Wednesday, October 1, 2014

Welcome Home

Everyone has a place they recognize in a very hallowed, very sacred manner. To some it’s Mecca, others Jerusalem, to a screwy bunch of nutcases it’s Salt Lake City. To me though, it’s Columbus, Ohio.

For full effect, download “Carmen Ohio” by absolutely anyone and play at maximum volume throughout the duration of this post.

If you have known me for more than three sentences, you know without question what team I’m rooting for 366 days out of the year. In fact, I think the first three things that come to a person’s mind when they hear the name “Brock Bybee” are “seizures”, “jerk” and “die-hard Ohio State Buckeyes fan”, in that order. Correct me if I’m wrong on that assumption.

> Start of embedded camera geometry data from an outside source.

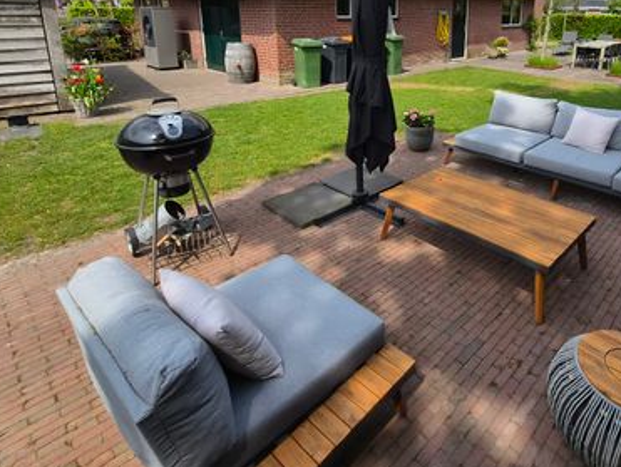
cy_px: 104
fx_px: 377
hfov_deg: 77.3
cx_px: 395
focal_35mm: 21
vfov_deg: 59.3
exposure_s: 1/3352
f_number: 2.2
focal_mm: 2.2
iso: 100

I have cheered for this team through highs and lows, through championships and corruption, my fandom being ingrained into my character by some Jewish looking guy who took my Mom to the altar back in the 90’s.   

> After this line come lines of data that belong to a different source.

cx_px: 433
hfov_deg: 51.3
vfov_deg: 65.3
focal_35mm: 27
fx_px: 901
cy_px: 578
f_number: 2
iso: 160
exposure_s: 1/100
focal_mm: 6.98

Dad: “Look son, I know I’ve only been your Father for a few weeks, but in this house we cheer for Ohio State. If I catch you cheering for anyone else, well, I’ll just have to kill ya. Do you understand?”

5-Year Old Me: “Uh…sure. What’s your name again?”

From that point on I was a Buckeye. Cheering on a team for the sake of being part of a family that had pulled me into the fold, a family I was unsure I even belonged in at that stage of my life. And so I rooted right along with the rest of them to fit in, and was adopted by the hallowed fanbase that praised to the heavens of “how firm thy friendship”. For nearly 25 years I have been a Buckeye junkie owning nearly every piece of paraphernalia possible. I have yelled and cried, broken shoulders and pantry doors, applauding a team I had never before been privy to witness in person.

Until this weekend.

Up until this point of my life Columbus was just a mirage to me. A place that I knew existed on paper, but never had the time or the money to experience in person. This is a place my adoptive family claims as their roots, where all of their heritage can be traced back to. It’s a place that helped create their characters, a place I glorify with a fervor but had never set a single foot upon. And so I packed three days of my life into a duffle bag, boarded a plane, and flew four hours across the country in the middle of the night to experience the land I had worshipped but never witnessed, the place I deem nearly as sacred as the church I revere. My expectations could never have been higher to finally see the holy O-H-I-O.

And they sure didn’t let me down.

Columbus is fanatical. I mean that by the fact that the entire city of 787,000 people shut down on Saturday in devotion to THE Ohio State University. We’re talking miles of drunks, decked out RV’s, and games of cornhole. There were planes with 100-foot banners circling in the sky, legions of fans packing themselves into an arena to watch The Best Damn Band In The Land perform their skull session. 80-foot projections of The Team Up North getting pummeled by the Minnesota Golden Gophers, and everyone screaming in elation when they saw Brady Hoke shaking his head. It was organized, intoxicated pandemonium. And I loved every second of it.

On Saturday I walked around Columbus all day and took it in. I absorbed the drunks, the fraternity parties, the random shouts of “O-H!” followed by a random reply of “I-O!” by any number of the Jack Daniels sipping bystanders in scarlet and gray. For the first time in my life I wasn’t a minority when it came to the team I was cheering for. Back home in Utah you’ll find Ohio State fans every few hundred miles. But here, on the corner of Tuttle Park and Woody Hayes Drive, I was absorbed into the hundreds, nay, thousands of lunatic Buckeyes getting ready to scream their faces off at gametime in The Shoe.

For one of the first times in my life, I kind of felt like I was home.

We all screamed, and cheered, and threw high fives around to complete strangers with O’s on their chest when J.T. Barrett would gain another first down with his feet, or when Anthony Schlegel body slammed a random fan who thought it would be a good idea to run on to the field mid-second quarter. Yeah, I witnessed that in person. And I’ll never forget it. 108,364 fans in euphoria clapping their hands and singing “Hang On Sloopy” in between quarters, and uniformly spelling out their team’s letters in order to cheer on the Bucks. It’s the closest thing to heaven I think I’ll ever experience.

Who knows when I will return to Columbus? It could be next fall as a grad student, ten years from now as an assistant professor, or even never. I have no idea. It’s a beautiful place that any college football fan would ogle over if they had the chance to be a participant. This can easily be classified as one of the greatest moments of my adult life, without question. For 72 hours I roamed the streets of Columbus, Ohio like an inebriated five-year old and reveled in the memories my Dad fed to me as a child. Except this time the memories weren’t his.

This time, they were mine.

  

1 comment:

  1. I am a bit jealous that you were able to go home. Since your are a hardcore Buckeye fan you are now a member of the State of Ohio Club. I was born and raised in Ohio but never had the privilege to go to the Shoe. Someday, it is on my bucket list. Glad you got to experience it all first hand, sounds pretty incredible.